新たなバイオものづくり廃棄物処理技術がエネルギー回収を実現
国立研究開発法人産業技術総合研究所(産総研)および鹿児島工業高等専門学校の研究グループが開発した「嫌気性バッフル連続撹拌一体型反応器(ABCS)」は、バイオものづくりの際に発生する廃棄物と廃水を効率よく処理し、メタンガスを生成する新技術を導入しました。この技術は、環境負荷の軽減とエネルギー資源の回収という二つの課題を解決します。
新型反応器の特色
開発されたABCS反応器は、固形物の蓄積を抑え、微生物の働きを最大限に引き出すことが可能です。反応器内部は撹拌部と流路部に分かれており、固形有機物が微生物の作用によって段階的に分解されることで、長期間にわたり安定した運転が実現されます。これにより、メタンガス生成速度は従来技術に比べて1.62倍も向上しました。
環境に優しい処理技術
バイオものづくり過程で発生する固形有機性廃棄物や高濃度有機性廃水には、多くの有機成分が含まれています。これらは無酸素環境下で微生物が効率よく分解することで、エネルギー資源として再利用可能です。ABCS反応器の導入により、これまで困難だった固形物の蓄積や廃水の酸性化といった問題を解消し、持続可能な廃棄物処理が実現します。
具体的な運転実験の結果
実証実験では、ABCS反応器と従来の反応器(ABR)の両方を用いて、100日以上の連続運転を行いました。その結果、ABCS反応器では固形有機物が効果的に分解され、その後のメタンガス生成が効率的に進行しました。具体的には、ABRでは固形物が蓄積し、流出の際の有機物濃度が減少するものの、ABCSでは十分な分解が行われ、メタン生成が促進されました。
今後の展望
今後は、ABCS反応器のスケールアップを図り、更なる実証試験を進める予定です。プラスチックケミカルリサイクル廃棄物や廃水など、多様な廃棄物に対する適用可能性も評価し、持続可能な廃水処理技術の普及を目指しています。

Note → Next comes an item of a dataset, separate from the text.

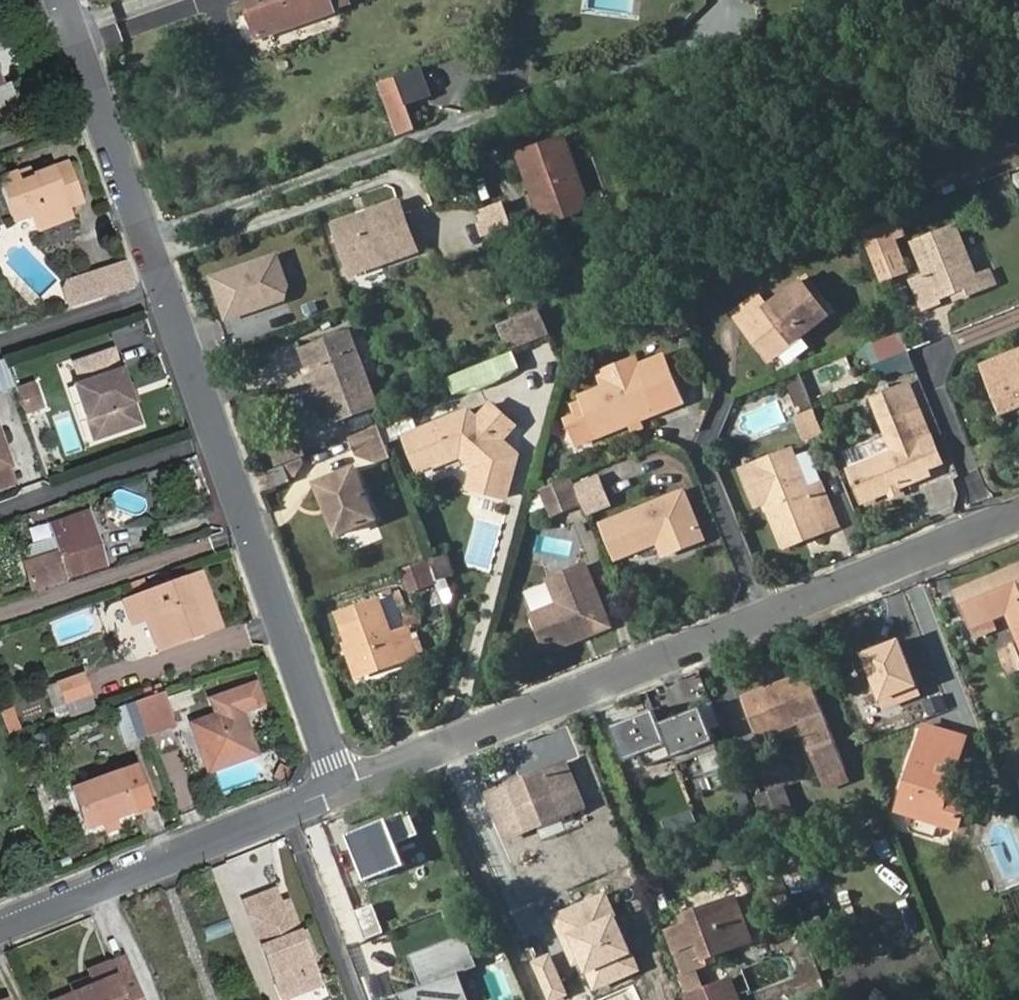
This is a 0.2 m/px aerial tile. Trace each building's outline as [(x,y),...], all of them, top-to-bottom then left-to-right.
[(242,4),(255,40),(330,13),(325,0),(253,0),(242,4)] [(18,101),(11,82),(7,83),(1,65),(0,66),(0,107),(18,101)] [(430,90),(422,67),(393,77),(402,101),(430,90)] [(555,139),(511,155),(532,214),(577,197),(555,139)] [(23,184),(20,176),(19,175),(0,181),(17,221),(34,215),(41,231),(62,223),(58,213),(71,208),(86,202),(71,164),(36,178),(37,180),(23,184)] [(33,171),(20,176),(23,184),(37,180),(36,178),(33,171)] [(532,214),(537,225),(570,213),(577,197),(532,214)] [(407,201),(341,225),(358,273),(424,249),(407,201)] [(498,201),(473,210),(482,236),(507,228),(498,201)] [(75,217),(71,208),(58,213),(62,223),(75,217)] [(934,296),(956,288),(958,294),(997,278),(993,267),(973,276),(953,223),(911,240),(923,272),(907,278),(918,306),(936,300),(934,296)] [(892,224),(858,237),(876,286),(911,273),(892,224)] [(279,251),(208,277),(224,322),(296,296),(279,251)] [(131,263),(102,274),(110,297),(140,287),(131,263)] [(102,274),(80,281),(88,305),(110,297),(102,274)] [(806,274),(767,304),(757,292),(732,312),(744,326),(748,322),(775,356),(833,309),(806,274)] [(500,352),(545,337),(536,309),(491,324),(500,352)] [(9,331),(0,310),(0,334),(9,331)] [(346,332),(300,351),(308,370),(310,368),(325,403),(332,422),(376,404),(346,332)] [(898,332),(872,343),(878,358),(904,348),(898,332)] [(76,363),(83,384),(103,439),(145,425),(138,404),(132,385),(126,369),(124,370),(117,349),(76,363)] [(642,371),(606,385),(583,394),(585,400),(576,404),(581,418),(570,422),(579,443),(686,400),(667,352),(640,364),(642,371)] [(510,353),(441,376),(448,395),(516,372),(510,353)] [(984,369),(1003,416),(1018,410),(1018,354),(984,369)] [(601,371),(606,385),(642,371),(640,364),(636,356),(601,371)] [(810,366),(816,391),(851,383),(845,357),(810,366)] [(0,362),(0,391),(18,386),(10,359),(0,362)] [(307,369),(301,372),(316,408),(325,403),(310,368),(308,370),(307,369)] [(28,417),(49,410),(39,381),(18,387),(28,417)] [(790,413),(810,406),(800,381),(780,388),(790,413)] [(911,383),(899,387),(908,410),(920,405),(911,383)] [(83,384),(78,386),(97,441),(103,439),(83,384)] [(136,384),(132,385),(138,404),(143,403),(136,384)] [(891,488),(899,485),(932,471),(930,467),(920,442),(908,410),(899,387),(874,396),(894,450),(851,468),(863,499),(891,488)] [(746,436),(784,421),(775,400),(737,415),(746,436)] [(469,410),(420,429),(434,465),(463,454),(475,466),(470,485),(507,493),(518,452),(504,444),(496,443),(492,437),(496,433),(505,435),(516,424),(491,402),(479,416),(469,410)] [(810,408),(792,416),(800,437),(819,429),(810,408)] [(379,427),(350,438),(357,456),(371,451),(375,462),(390,457),(379,427)] [(434,465),(420,429),(407,434),(420,470),(434,465)] [(6,468),(12,466),(0,431),(0,470),(6,468)] [(504,444),(505,435),(496,433),(492,437),(496,443),(504,444)] [(880,437),(838,448),(842,464),(884,453),(880,437)] [(933,437),(920,442),(930,467),(943,462),(933,437)] [(292,443),(268,453),(274,468),(299,459),(292,443)] [(767,500),(781,534),(818,519),(823,531),(839,525),(823,481),(807,487),(791,448),(743,468),(757,504),(767,500)] [(371,451),(357,456),(375,462),(371,451)] [(284,466),(269,472),(276,488),(291,483),(284,466)] [(11,484),(6,468),(0,470),(0,488),(11,484)] [(316,484),(324,506),(329,505),(332,513),(327,514),(335,536),(374,522),(356,471),(316,484)] [(600,476),(575,486),(582,503),(584,507),(587,514),(611,504),(600,476)] [(572,477),(543,488),(550,506),(561,502),(564,510),(582,503),(575,486),(572,477)] [(901,492),(899,485),(891,488),(894,495),(901,492)] [(664,537),(669,549),(704,536),(685,488),(603,520),(616,554),(658,540),(664,537)] [(561,502),(550,506),(553,515),(564,510),(561,502)] [(21,564),(29,589),(85,572),(83,569),(102,563),(87,513),(47,525),(51,538),(56,553),(24,563),(21,564)] [(818,519),(781,534),(786,546),(823,531),(818,519)] [(662,552),(669,549),(664,537),(658,540),(662,552)] [(51,538),(20,548),(24,563),(56,553),(51,538)] [(443,552),(427,558),(435,582),(437,584),(452,578),(443,552)] [(427,558),(402,568),(411,590),(435,582),(427,558)] [(547,647),(579,634),(578,630),(589,627),(590,631),(609,623),(584,562),(547,577),(556,600),(532,609),(547,647)] [(83,569),(85,572),(103,567),(102,563),(83,569)] [(1018,645),(1018,570),(956,594),(970,630),(1007,616),(1018,645)] [(222,624),(205,576),(172,586),(131,600),(137,622),(154,617),(162,643),(189,636),(222,624)] [(395,656),(396,661),(415,655),(404,627),(388,633),(374,599),(335,615),(346,644),(356,671),(395,656)] [(353,678),(396,661),(395,656),(356,671),(346,644),(341,646),(353,678)] [(1005,674),(1016,670),(1006,645),(996,650),(1005,674)] [(954,709),(939,669),(908,679),(923,720),(954,709)] [(60,679),(67,699),(70,711),(95,703),(84,671),(60,679)] [(811,673),(789,681),(790,685),(775,691),(773,687),(745,698),(760,736),(804,720),(826,778),(848,769),(811,673)] [(53,704),(67,699),(60,679),(47,683),(53,704)] [(790,685),(789,681),(773,687),(775,691),(790,685)] [(193,728),(210,774),(256,758),(240,714),(262,706),(253,686),(211,701),(217,719),(193,728)] [(166,697),(170,713),(189,707),(185,691),(166,697)] [(174,727),(164,695),(137,704),(134,704),(135,706),(146,738),(174,727)] [(135,706),(134,704),(132,705),(114,711),(126,744),(146,738),(135,706)] [(703,707),(662,723),(674,755),(678,765),(720,748),(703,707)] [(16,732),(8,708),(0,711),(0,728),(3,736),(16,732)] [(662,723),(656,709),(614,727),(627,760),(641,754),(646,766),(674,755),(662,723)] [(926,727),(900,808),(958,827),(966,803),(947,797),(965,740),(926,727)] [(586,808),(568,763),(492,795),(510,840),(586,808)] [(275,780),(281,783),(286,772),(280,769),(275,780)] [(848,769),(826,778),(830,787),(852,779),(848,769)] [(74,793),(88,831),(151,808),(137,771),(74,793)] [(759,798),(781,855),(811,844),(788,787),(759,798)] [(411,811),(350,835),(368,882),(408,865),(399,843),(421,835),(411,811)] [(811,844),(781,855),(793,885),(822,873),(811,844)] [(247,902),(280,986),(316,972),(289,903),(283,906),(276,891),(247,902)] [(610,893),(550,916),(571,968),(583,963),(594,991),(642,972),(610,893)] [(739,899),(724,905),(727,913),(740,947),(753,942),(739,899)] [(386,933),(376,905),(357,912),(368,940),(386,933)] [(686,973),(696,970),(720,962),(718,956),(740,947),(727,913),(724,905),(685,918),(689,928),(672,934),(686,973)] [(467,934),(412,956),(424,986),(400,996),(402,999),(472,999),(461,973),(480,966),(467,934)] [(124,969),(122,961),(107,966),(110,974),(124,969)] [(124,969),(110,974),(107,966),(90,973),(92,977),(95,986),(74,994),(60,999),(136,999),(124,969)] [(136,999),(141,999),(128,967),(124,969),(136,999)] [(684,979),(699,975),(696,970),(686,973),(682,974),(684,979)] [(316,972),(280,986),(285,999),(322,985),(316,972)] [(686,999),(739,999),(732,982),(705,993),(699,975),(684,979),(691,997),(686,999)] [(95,986),(92,977),(71,985),(74,994),(95,986)]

この技術は、廃水処理の効率を向上させるだけでなく、省スペース化を果たし、エネルギー自給も可能にします。次世代の廃棄物処理技術として、バイオものづくりの現場での活用が期待されるところです。詳しい情報は、2026年6月29日発行の「Journal of Environmental Chemical Engineering」を参照してください。